One possible explanation for this is that Scotland experiences colder conditions than the rest of the UK, requiring more frequent gritting of the roads. The salt in the grit is known to cause rust.
Diesel Cars¶
As the data this is based on is only for cars having an MOT, the following is only an approximate indicator of the numbers of Diesel cars in various parts of the UK.
In [22]:
# Calculate percentages of vehicles having an MOT that are diesel
mot_data = calc_rates(summary_filter='fuel_type=="DI"',
column='fuel_type'
)
# Create figure for plot and add subplot for choropleth
fig = plt.figure(figsize=(10,15))
ax = fig.add_subplot(111)
plt.axis('equal')
plt.axis('off')
# Choropleth appearance
intervals=20
cmap = 'YlOrBr'
# Generate choropleth
choropleth(ax=ax,
mot_data=mot_data,
column='rate',
intervals=intervals,
cmap=cmap
)
# Title
plt.title('Percentage of Vehicles having a MOT that are Diesel by Postcode Area\n Cars, Small passenger vehicles etc.. in 2016',
fontdict={'fontsize':16})
# Calculate range for colorbar
min_value, max_value = scale_required(mot_data['rate'], intervals)
# Add axes for colorbar
cbax = fig.add_axes([0.8, 0.65, 0.03, 0.15])
# Create colorbar
colorbar(ax=cbax,
min_value=min_value,
max_value=max_value,
intervals=intervals,
percent=True,
cmap=cmap
)
plt.show()
There is a clear regional variation.

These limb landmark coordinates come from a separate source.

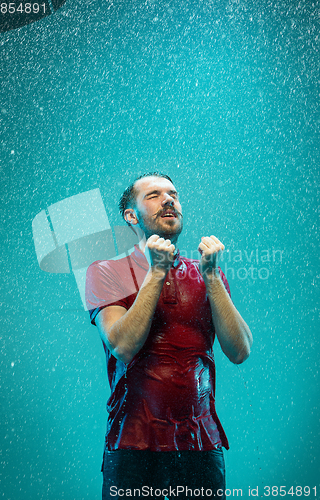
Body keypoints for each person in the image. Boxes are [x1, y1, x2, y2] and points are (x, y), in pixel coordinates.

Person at [85, 172, 253, 500]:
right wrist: (157, 270)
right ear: (131, 216)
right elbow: (122, 344)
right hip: (132, 445)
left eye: (173, 193)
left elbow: (240, 350)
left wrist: (212, 277)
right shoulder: (106, 271)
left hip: (201, 446)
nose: (168, 199)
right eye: (153, 195)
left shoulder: (208, 271)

Areas having higher numbers of Diesel vehicles tend to be rural (Mid Wales, the Highlands etc..).
Electric, Fuel Cell and Hybrid Vehicles¶
As the data this is based on is only for cars having an MOT, the following is only an approximate indicator of the numbers of Electric, Fuel Cell or Hybrid cars.

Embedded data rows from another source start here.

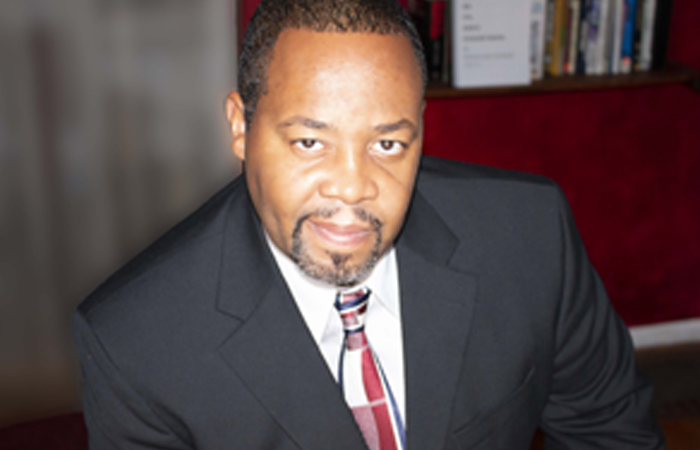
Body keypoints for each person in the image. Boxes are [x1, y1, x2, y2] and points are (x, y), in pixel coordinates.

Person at [73, 0, 664, 449]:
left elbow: (612, 432)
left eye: (387, 143)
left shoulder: (530, 234)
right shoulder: (136, 341)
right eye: (309, 142)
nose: (353, 186)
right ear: (240, 126)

As numbers across the UK were very low, I have concentrated on London which had the highest numbers.
In [23]:
# Calculate percentages of vehicles having an MOT that are Electric or Hybrid
mot_data = calc_rates(summary_filter='fuel_type=="G"',
column='fuel_type'
)
# Create figure for plot and add subplot for choropleth
fig = plt.figure(figsize=(10,8))
ax = fig.add_subplot(111)
plt.axis('equal')
plt.axis('off')
# Choropleth appearance
intervals=20
cmap = 'YlGn'
# Generate choropleth
choropleth(ax=ax,
mot_data=mot_data,
column='rate',
region='London',
intervals=intervals,
cmap=cmap
)
# Title
plt.title('''Percentage of vehicles having a MOT that are Electric/Hybrid by Postcode Area
Cars, Small passenger vehicles etc.., London Area, in 2016''',
fontdict={'fontsize':16})
# Calculate range for colorbar
min_value, max_value = scale_required(mot_data['rate'], intervals)
# Add axes for colorbar
cbax = fig.add_axes([0.9,0.5, 0.03, 0.15])
# Create colorbar
colorbar(ax=cbax,
min_value=min_value,
max_value=max_value,
intervals=intervals,
percent=True,
cmap=cmap
)
plt.show()
Cars have to be 3 years old before they have there 1st MOT. So this plot does not show current rates of Electric/Hybird vehicles. However it does indicate emerging patterns. Highest rates occur in West London, which is fairly affluent.